---------- The data ----------

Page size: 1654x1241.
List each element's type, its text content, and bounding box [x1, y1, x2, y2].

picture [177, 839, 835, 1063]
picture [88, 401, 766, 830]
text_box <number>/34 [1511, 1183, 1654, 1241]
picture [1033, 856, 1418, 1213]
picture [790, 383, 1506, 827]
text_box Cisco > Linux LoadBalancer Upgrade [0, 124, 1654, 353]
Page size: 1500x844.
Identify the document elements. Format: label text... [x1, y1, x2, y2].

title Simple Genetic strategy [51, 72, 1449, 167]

----------
---------- The data ----------

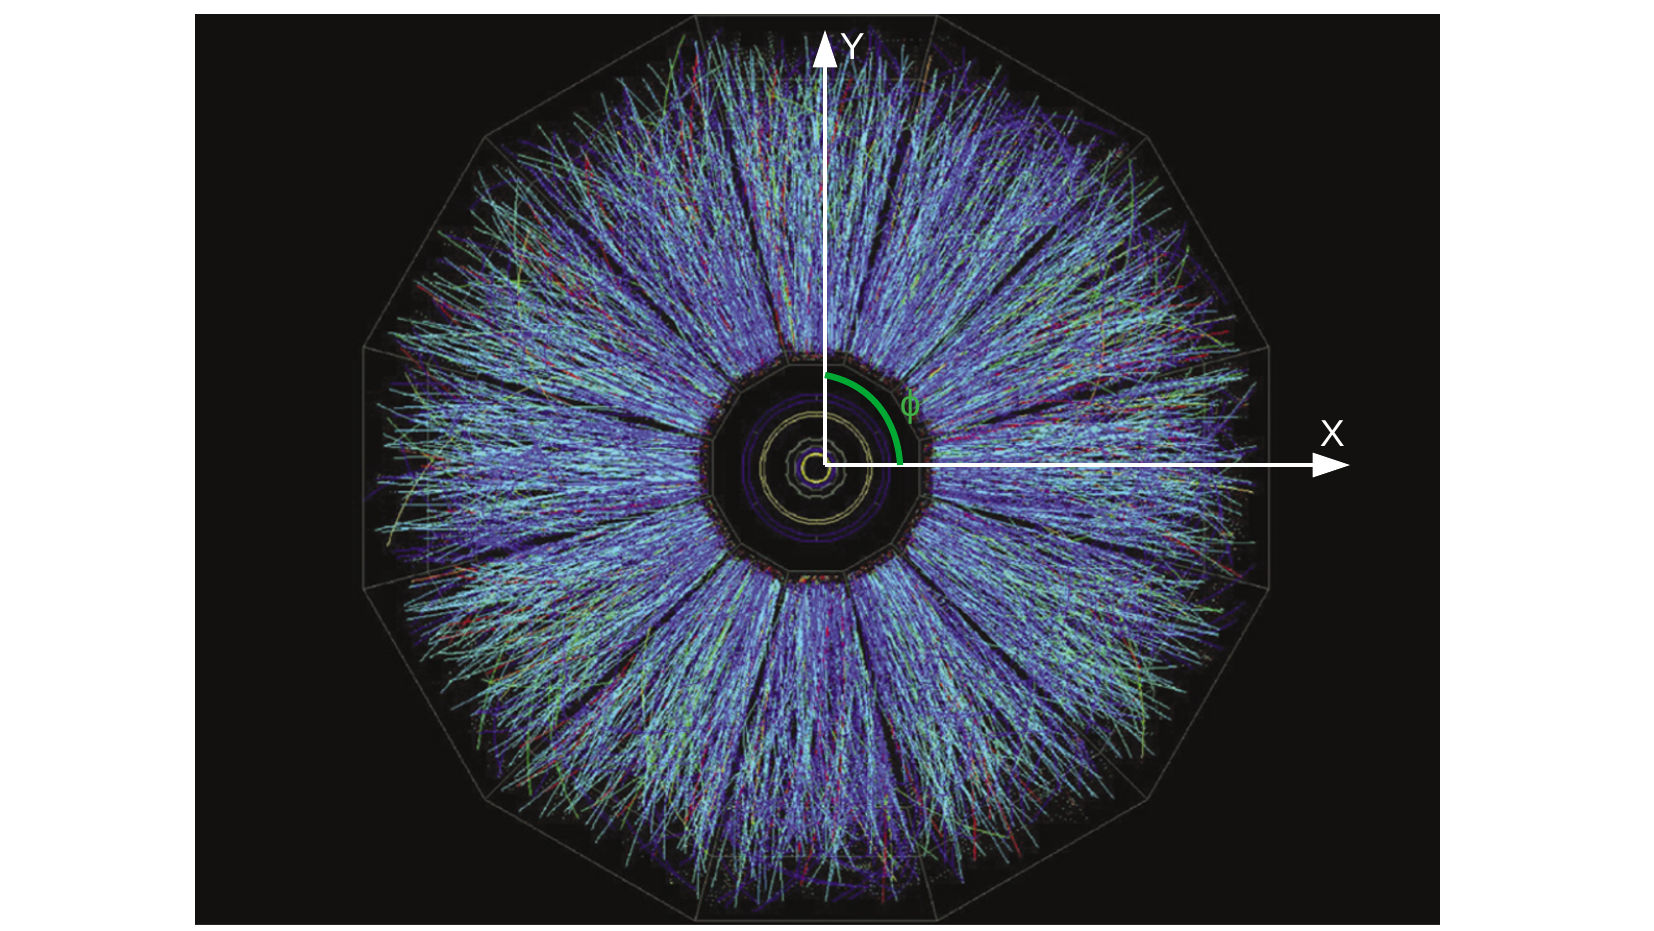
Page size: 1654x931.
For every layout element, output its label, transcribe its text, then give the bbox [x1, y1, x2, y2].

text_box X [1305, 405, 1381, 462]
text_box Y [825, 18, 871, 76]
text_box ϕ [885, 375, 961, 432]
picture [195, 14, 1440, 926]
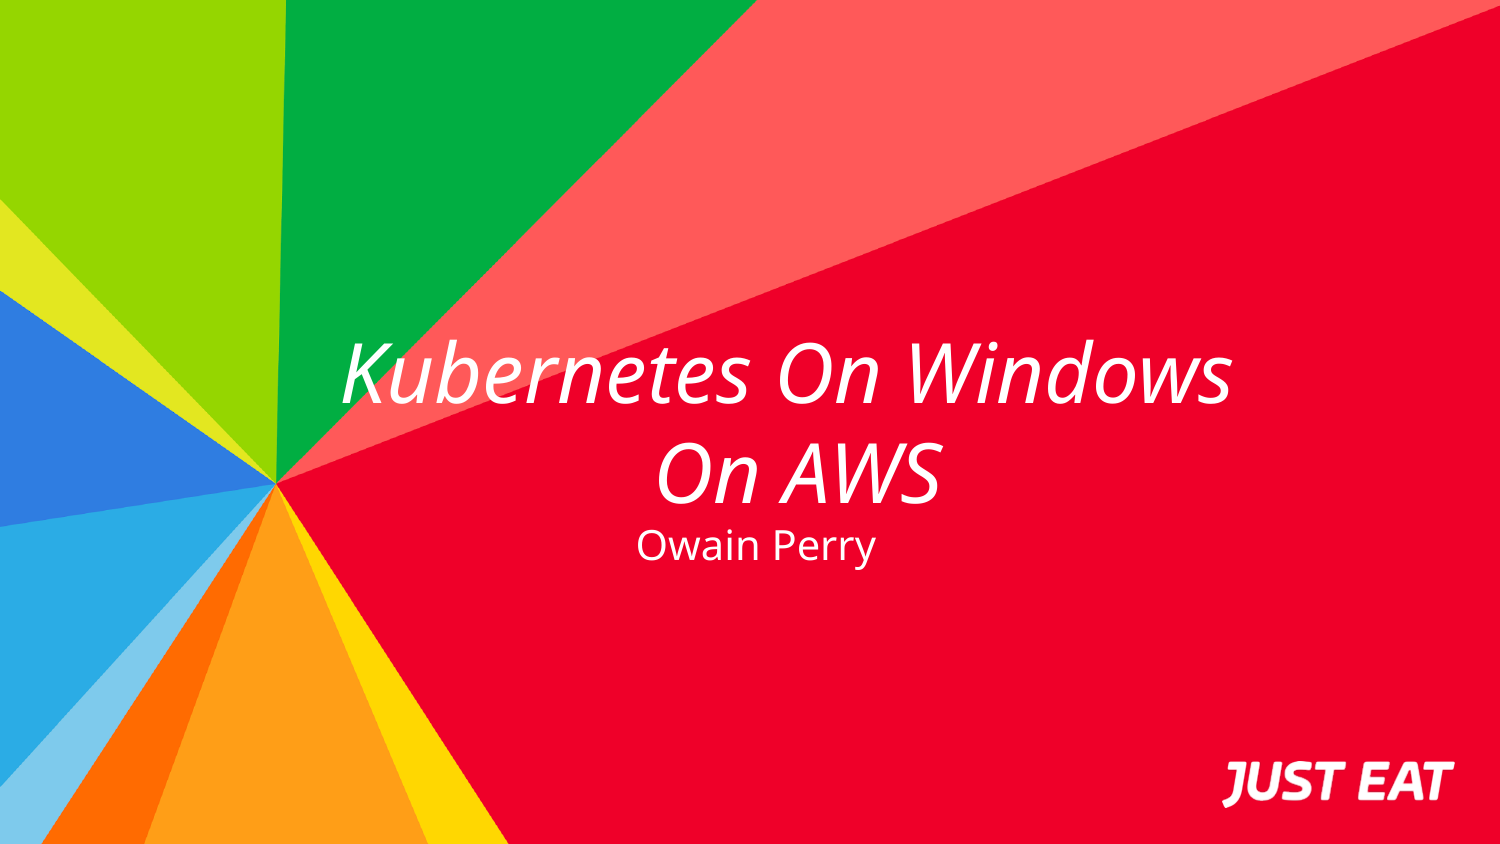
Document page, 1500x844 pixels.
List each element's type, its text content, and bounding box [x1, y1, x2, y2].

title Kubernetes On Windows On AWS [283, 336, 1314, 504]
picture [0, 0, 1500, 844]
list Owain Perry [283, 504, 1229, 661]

----------
---------- The data ----------

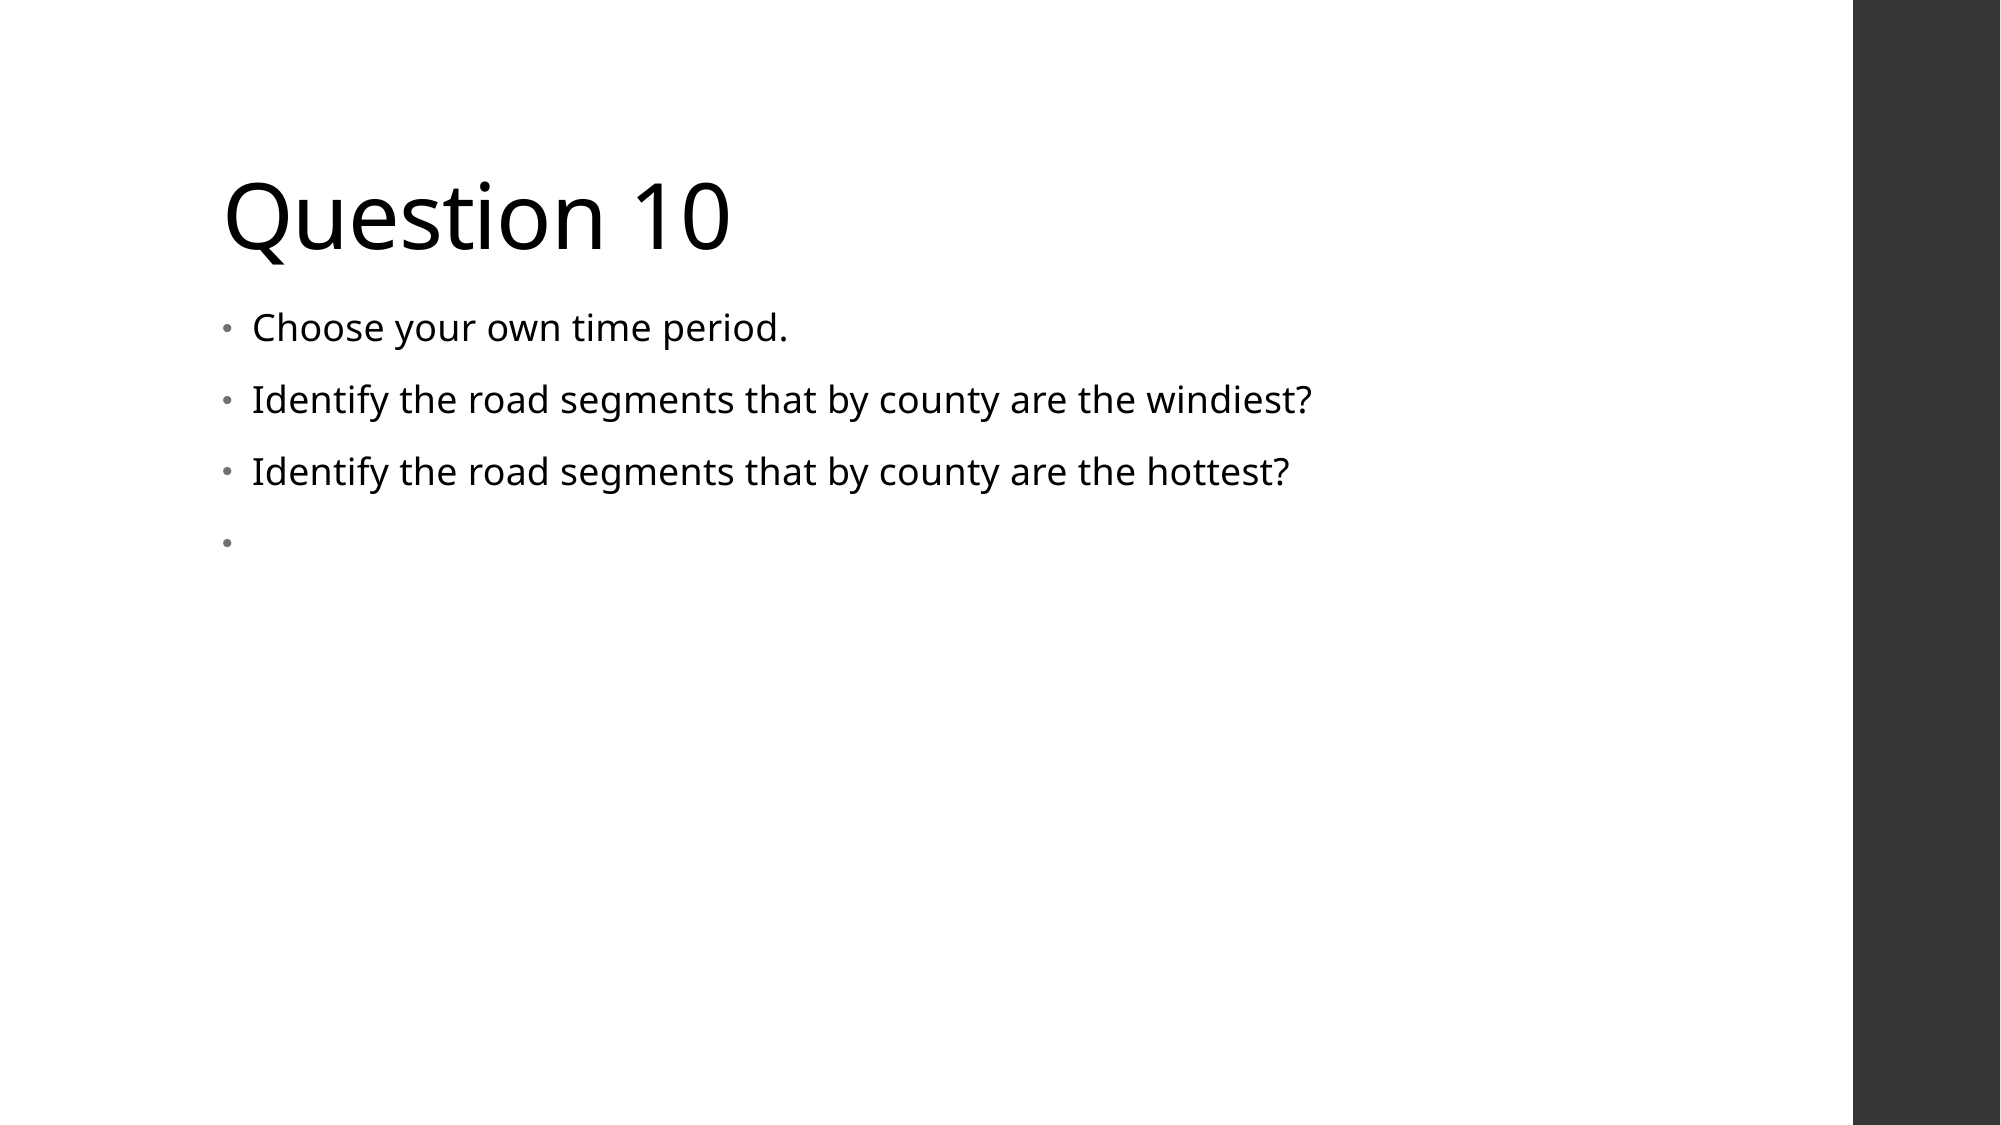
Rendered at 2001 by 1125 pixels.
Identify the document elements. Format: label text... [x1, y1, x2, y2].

----------

> Exercise instructions: Copy everything from the line containing "Page size: 1654x931." down to the line containing "picture [195, 14, 1440, 926]", both included, reproducing each line precisely.

> Expected answer:
Page size: 1654x931.
For every layout element, output its label, transcribe its text, then give the bbox [x1, y1, x2, y2].

text_box X [1305, 405, 1381, 462]
text_box Y [825, 18, 871, 76]
text_box ϕ [885, 375, 961, 432]
picture [195, 14, 1440, 926]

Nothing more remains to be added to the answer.